The six-member interest rate setting panel of the Reserve Bank of India (RBI) will begin its three-day meeting on Wednesday where the members will have to grapple with the problem of liquidity slosh in the system even as an elevated inflation has almost ruled out the possibility of a repo rate cut.
The liquidity overhang is a result of the RBI buying dollars and selling rupees amid foreign portfolio investors parking their funds in the country — inflows touched a record Rs 63,000 crore in November — and the apex bank resorting to open market purchases.
An estimated liquidity surplus of anywhere between Rs 5 lakh crore and Rs 6 lakh crore has led to the overnight inter-bank call money rate falling even below the reverse repo rate, which is the lower band of the policy rate corridor, and certain companies raising funds through commercial paper at rates that are below the reverse repo.
With MPC widely expected to hold the policy repo rate constant, the focus has shifted to the steps it will take to manage liquidity. This comes at a time banks are parking more than Rs 5 lakh crore in the RBI’s reverse repo window, making it the benchmark rate.

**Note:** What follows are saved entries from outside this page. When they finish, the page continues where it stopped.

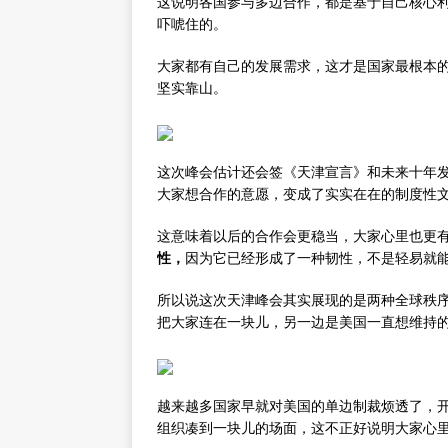
这说明各国参与多边合作，都是基于自己核心
吓唬住的。
大家都有自己的发展需求，这才是国家最根本
坚实靠山。
这次峰会估计还会签《天津宣言》和未来十年
大家想合作的意愿，变成了实实在在的制度性
这意味着以后的合作会更稳当，大家心里也更
性，
因为它已经形成了一种韧性，不是轻易就
所以说这次天津峰会其实展现的是两种全球秩
把大家连在一块儿，另一边是美国一直想维持的
越来越多国家早就对美国的单边制裁烦透了，
组织凑到一块儿的场面，这不正好说明大家心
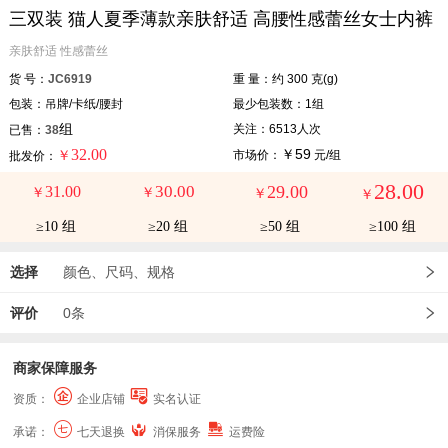
三双装 猫人夏季薄款亲肤舒适 高腰性感蕾丝女士内裤
亲肤舒适 性感蕾丝
货 号：
JC6919
重 量：约 300 克(g)
包装：吊牌/卡纸/腰封
最少包装数：1组
组
关注：6513人次
已售：
38
32.00
￥59
￥
市场价：
元/组
批发价：
28.00
30.00
29.00
31.00
￥
￥
￥
￥
≥10 组
≥20 组
≥50 组
≥100 组
选择
颜色、尺码、规格
评价
0条
商家保障服务
资质：
企业店铺
实名认证
承诺：
七天退换
消保服务
运费险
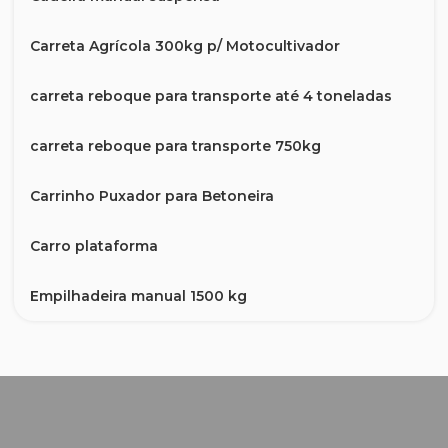
Carreta Agrícola 300kg p/ Motocultivador
carreta reboque para transporte até 4 toneladas
carreta reboque para transporte 750kg
Carrinho Puxador para Betoneira
Carro plataforma
Empilhadeira manual 1500 kg
Escada BTF Extensível Profissional Robusta 31
Degraus em Fibra
Escada de fibra extensora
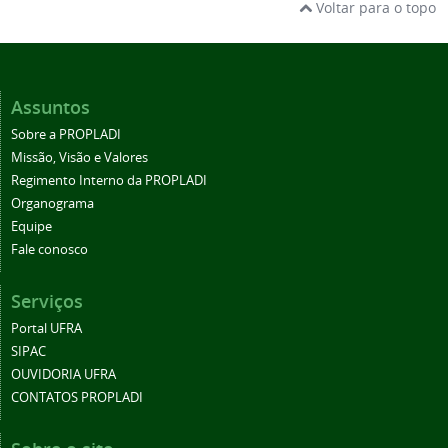
Voltar para o topo
Assuntos
Sobre a PROPLADI
Missão, Visão e Valores
Regimento Interno da PROPLADI
Organograma
Equipe
Fale conosco
Serviços
Portal UFRA
SIPAC
OUVIDORIA UFRA
CONTATOS PROPLADI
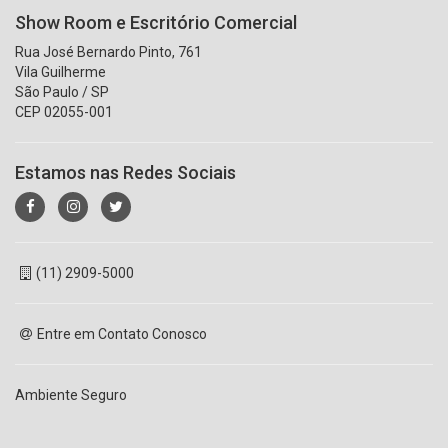
Show Room e Escritório Comercial
Rua José Bernardo Pinto, 761
Vila Guilherme
São Paulo / SP
CEP 02055-001
Estamos nas Redes Sociais
(11) 2909-5000
Entre em Contato Conosco
Ambiente Seguro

The central bank could make it unattractive for banks to access the the reverse repo window. It has tried that before: on April 17, after an unscheduled review without MPC members, the RBI cut the reverse repo by 25 basis points to 3.75 per cent and followed that up with a 40 basis point cut to 3.35 per cent after the MPC review on May 22.
The rate cuts have been paused since then.
At the same time it could also take steps to mop up the surplus liquidity to preserve the sanctity of the policy rate corridor while retaining the accommodative stance.
“The MPC’s views on liquidity will assume more importance, as the transient surplus has pushed down short-term/overnight rates sharply…Strong and prolonged liquidity surplus has also raised concerns at over risk mispricing and potential asset-liability mismatches for financial institutions,” Radhika Rao, economist at DBS Bank, said in a note.
The expectation is that the central bank may allow more players such as mutual funds to tap the reverse repo window, limited only to banks at present, or that it could also revive the standing deposit facility under which banks can park funds with the RBI without any collateral.
In a recent paper titled “Four years of the inflation targeting framework”, published a fortnight ago, Ila Patnaik and Radhika Pandey of the National Institute of Public Finance and Policy, commented on the MPC’s April reverse repo rate cut saying amid the Covid-19 crisis, the RBI unilaterally decided to reduce the rate.
“Moves such as these could raise questions on the relevance of the monetary policy committee. During this period, the reverse repo rate has been changed more frequently than the repo rate. Some members of the MPC raised question on whether the reverse repo rate has become the new effective policy rate,” they said.
The MPC meeting also comes at a time credit offtake has not shown any meaningful signs of a pick up though banks have seen an uptick in retail loans during the festival season.